Supplied material: Begin

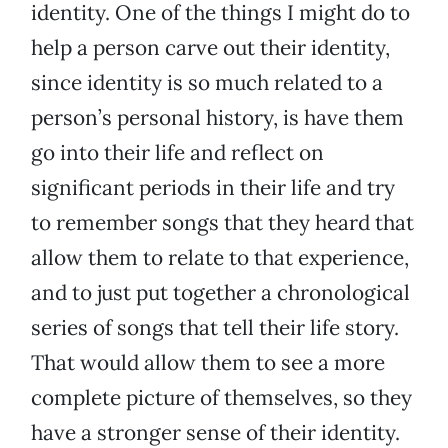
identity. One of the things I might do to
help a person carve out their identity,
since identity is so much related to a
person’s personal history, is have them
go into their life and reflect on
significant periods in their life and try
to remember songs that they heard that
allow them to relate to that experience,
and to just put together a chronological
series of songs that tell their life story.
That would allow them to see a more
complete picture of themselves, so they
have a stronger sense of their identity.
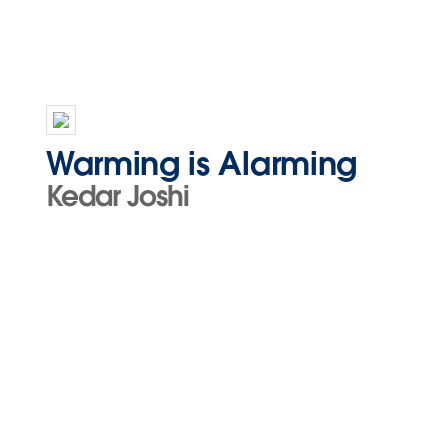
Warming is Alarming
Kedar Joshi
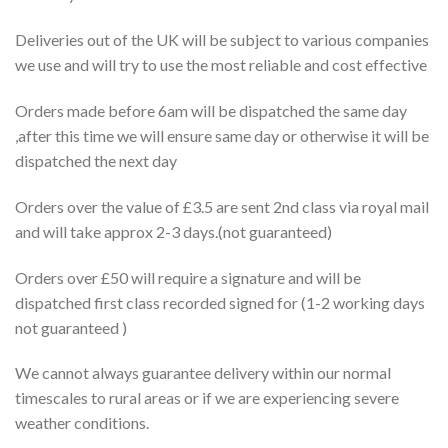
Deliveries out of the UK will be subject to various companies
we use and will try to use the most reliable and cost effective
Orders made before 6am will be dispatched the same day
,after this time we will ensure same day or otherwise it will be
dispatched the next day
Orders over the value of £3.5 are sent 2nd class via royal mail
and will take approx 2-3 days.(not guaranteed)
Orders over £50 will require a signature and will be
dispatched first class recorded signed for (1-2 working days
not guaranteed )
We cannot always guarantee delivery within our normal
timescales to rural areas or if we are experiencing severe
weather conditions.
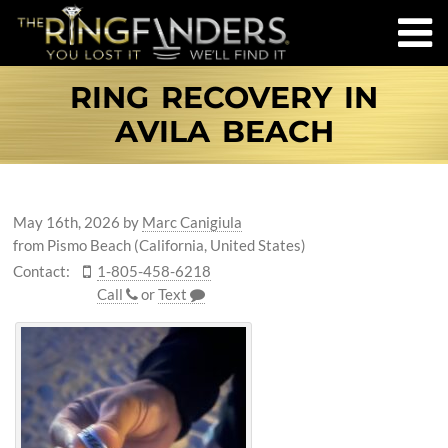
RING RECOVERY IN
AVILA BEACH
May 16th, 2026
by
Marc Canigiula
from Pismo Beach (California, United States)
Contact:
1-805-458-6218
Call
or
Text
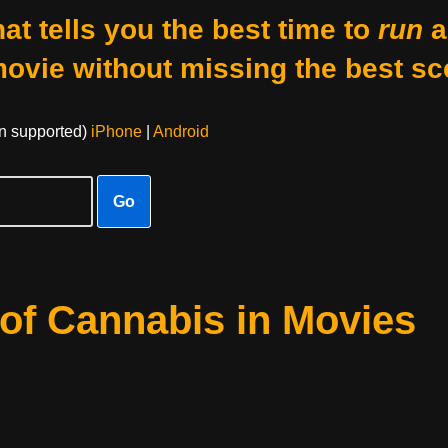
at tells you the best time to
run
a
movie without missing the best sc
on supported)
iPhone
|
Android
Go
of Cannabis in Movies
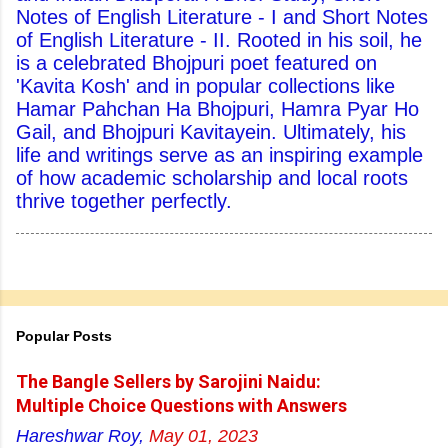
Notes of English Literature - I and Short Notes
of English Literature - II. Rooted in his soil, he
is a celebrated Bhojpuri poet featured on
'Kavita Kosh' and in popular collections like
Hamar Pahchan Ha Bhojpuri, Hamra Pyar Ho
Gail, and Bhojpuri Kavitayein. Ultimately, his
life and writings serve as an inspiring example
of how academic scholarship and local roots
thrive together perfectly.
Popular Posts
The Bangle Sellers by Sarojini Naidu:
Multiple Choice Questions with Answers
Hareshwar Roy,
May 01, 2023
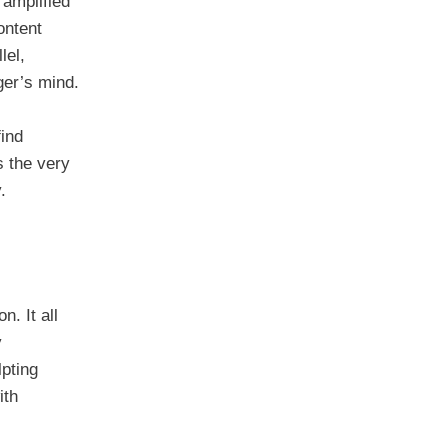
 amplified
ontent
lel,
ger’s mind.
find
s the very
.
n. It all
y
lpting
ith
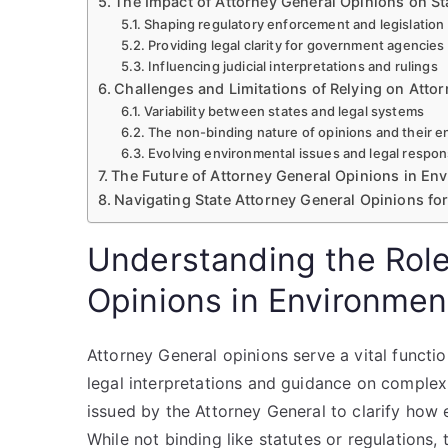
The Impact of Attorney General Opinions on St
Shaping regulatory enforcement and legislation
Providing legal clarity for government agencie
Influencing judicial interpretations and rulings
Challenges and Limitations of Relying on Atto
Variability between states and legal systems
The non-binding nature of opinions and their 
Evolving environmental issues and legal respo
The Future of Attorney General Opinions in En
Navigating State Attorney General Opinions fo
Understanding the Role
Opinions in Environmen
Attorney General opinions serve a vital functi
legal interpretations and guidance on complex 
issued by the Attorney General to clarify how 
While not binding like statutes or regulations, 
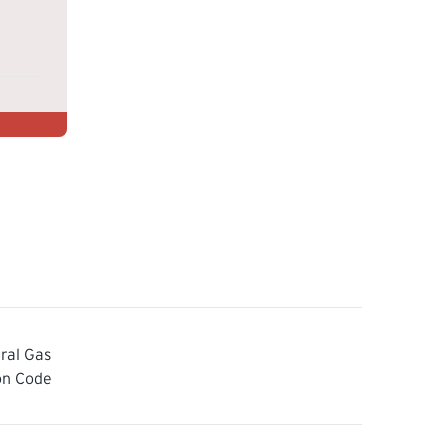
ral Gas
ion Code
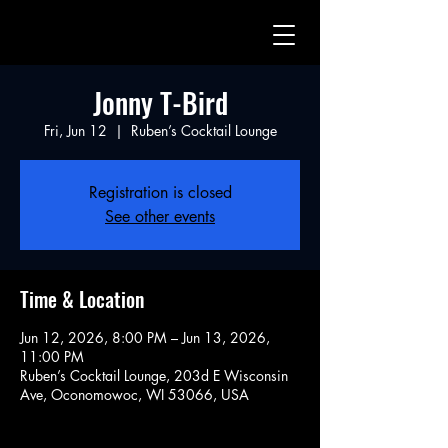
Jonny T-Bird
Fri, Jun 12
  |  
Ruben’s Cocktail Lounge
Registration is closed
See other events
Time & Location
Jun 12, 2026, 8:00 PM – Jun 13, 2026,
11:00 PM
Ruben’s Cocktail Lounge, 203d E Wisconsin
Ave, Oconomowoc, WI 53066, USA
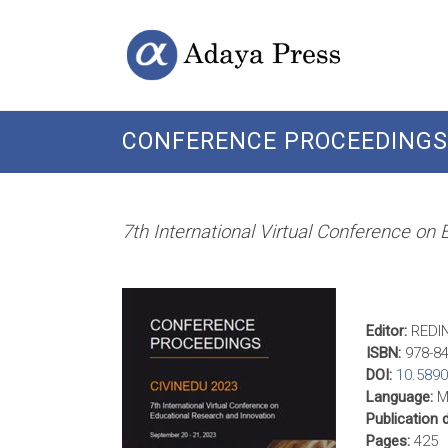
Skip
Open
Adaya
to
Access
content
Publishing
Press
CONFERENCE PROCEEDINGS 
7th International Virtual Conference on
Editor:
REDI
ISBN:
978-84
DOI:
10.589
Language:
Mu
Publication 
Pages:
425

Supplied material: End
Supplied material: Begin

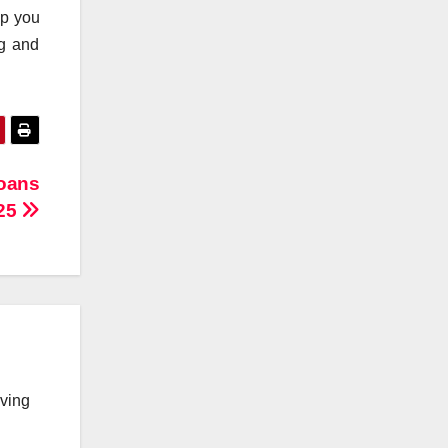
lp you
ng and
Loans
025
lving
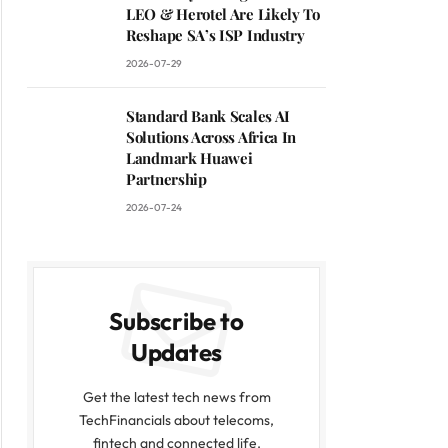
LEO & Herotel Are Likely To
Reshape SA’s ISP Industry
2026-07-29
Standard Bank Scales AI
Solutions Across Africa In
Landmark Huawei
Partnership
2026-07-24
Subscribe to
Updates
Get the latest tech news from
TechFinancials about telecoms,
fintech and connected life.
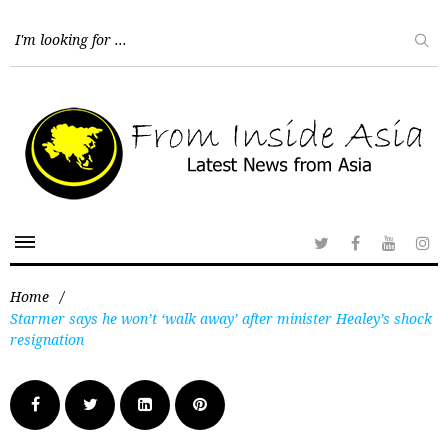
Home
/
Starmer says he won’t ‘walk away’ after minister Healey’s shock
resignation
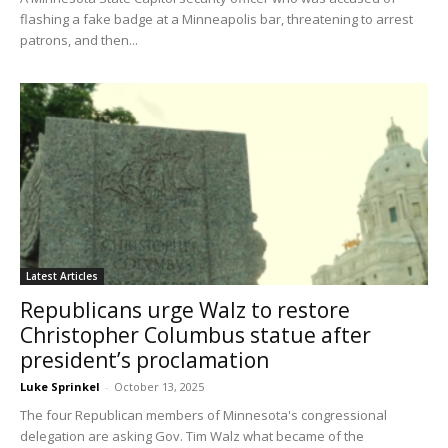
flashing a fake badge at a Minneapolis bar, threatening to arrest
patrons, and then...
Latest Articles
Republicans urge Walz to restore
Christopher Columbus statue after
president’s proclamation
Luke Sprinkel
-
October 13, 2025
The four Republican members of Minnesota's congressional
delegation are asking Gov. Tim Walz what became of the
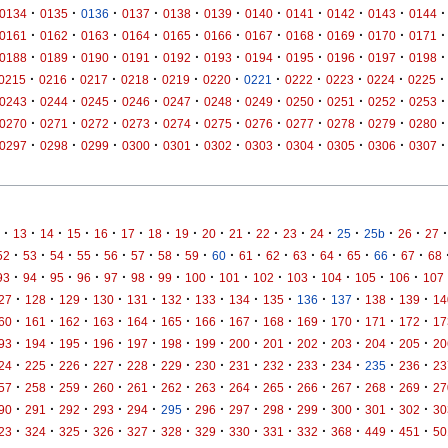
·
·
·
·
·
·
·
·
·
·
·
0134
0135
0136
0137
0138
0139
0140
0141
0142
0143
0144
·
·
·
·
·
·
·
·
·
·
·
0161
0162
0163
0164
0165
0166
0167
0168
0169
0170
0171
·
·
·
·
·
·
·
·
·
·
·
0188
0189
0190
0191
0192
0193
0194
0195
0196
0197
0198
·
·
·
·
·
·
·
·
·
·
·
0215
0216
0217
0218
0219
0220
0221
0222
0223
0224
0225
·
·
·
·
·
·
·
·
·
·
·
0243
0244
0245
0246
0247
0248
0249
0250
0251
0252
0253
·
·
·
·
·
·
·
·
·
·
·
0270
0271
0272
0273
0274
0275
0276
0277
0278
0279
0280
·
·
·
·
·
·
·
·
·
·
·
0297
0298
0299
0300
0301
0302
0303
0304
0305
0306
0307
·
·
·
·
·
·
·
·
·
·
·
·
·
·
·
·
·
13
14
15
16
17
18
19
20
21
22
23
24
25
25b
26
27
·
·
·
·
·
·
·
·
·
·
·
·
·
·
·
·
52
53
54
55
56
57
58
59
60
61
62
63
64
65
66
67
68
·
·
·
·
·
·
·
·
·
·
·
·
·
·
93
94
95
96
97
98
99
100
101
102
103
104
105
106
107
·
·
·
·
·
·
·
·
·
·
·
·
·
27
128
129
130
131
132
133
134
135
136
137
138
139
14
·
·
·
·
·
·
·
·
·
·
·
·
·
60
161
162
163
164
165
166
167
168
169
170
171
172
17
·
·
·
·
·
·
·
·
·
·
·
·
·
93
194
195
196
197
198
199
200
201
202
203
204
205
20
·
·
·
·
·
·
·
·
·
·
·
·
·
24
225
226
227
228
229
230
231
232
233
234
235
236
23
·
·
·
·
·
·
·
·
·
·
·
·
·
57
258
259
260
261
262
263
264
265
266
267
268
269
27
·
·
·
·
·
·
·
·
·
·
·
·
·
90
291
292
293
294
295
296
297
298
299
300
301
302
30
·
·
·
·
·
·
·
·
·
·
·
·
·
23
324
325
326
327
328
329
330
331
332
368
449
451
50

Supplied material: End

Return only the stretch above from the line containing "identity. One of the things I might do to" through the line containing "Popular Posts", word for word and without pictures.

» Solution for this task
identity. One of the things I might do to
help a person carve out their identity,
since identity is so much related to a
person’s personal history, is have them
go into their life and reflect on
significant periods in their life and try
to remember songs that they heard that
allow them to relate to that experience,
and to just put together a chronological
series of songs that tell their life story.
That would allow them to see a more
complete picture of themselves, so they
have a stronger sense of their identity.
Warming is Alarming
Kedar Joshi
Deliveries out of the UK will be subject to various companies
we use and will try to use the most reliable and cost effective
Orders made before 6am will be dispatched the same day
,after this time we will ensure same day or otherwise it will be
dispatched the next day
Orders over the value of £3.5 are sent 2nd class via royal mail
and will take approx 2-3 days.(not guaranteed)
Orders over £50 will require a signature and will be
dispatched first class recorded signed for (1-2 working days
not guaranteed )
We cannot always guarantee delivery within our normal
timescales to rural areas or if we are experiencing severe
weather conditions.
RING RECOVERY IN
AVILA BEACH
May 16th, 2026
by
Marc Canigiula
from Pismo Beach (California, United States)
Contact:
1-805-458-6218
Call
or
Text
at tells you the best time to
run
a
movie without missing the best sc
on supported)
iPhone
|
Android
Go
of Cannabis in Movies
Notes of English Literature - I and Short Notes
of English Literature - II. Rooted in his soil, he
is a celebrated Bhojpuri poet featured on
'Kavita Kosh' and in popular collections like
Hamar Pahchan Ha Bhojpuri, Hamra Pyar Ho
Gail, and Bhojpuri Kavitayein. Ultimately, his
life and writings serve as an inspiring example
of how academic scholarship and local roots
thrive together perfectly.
Popular Posts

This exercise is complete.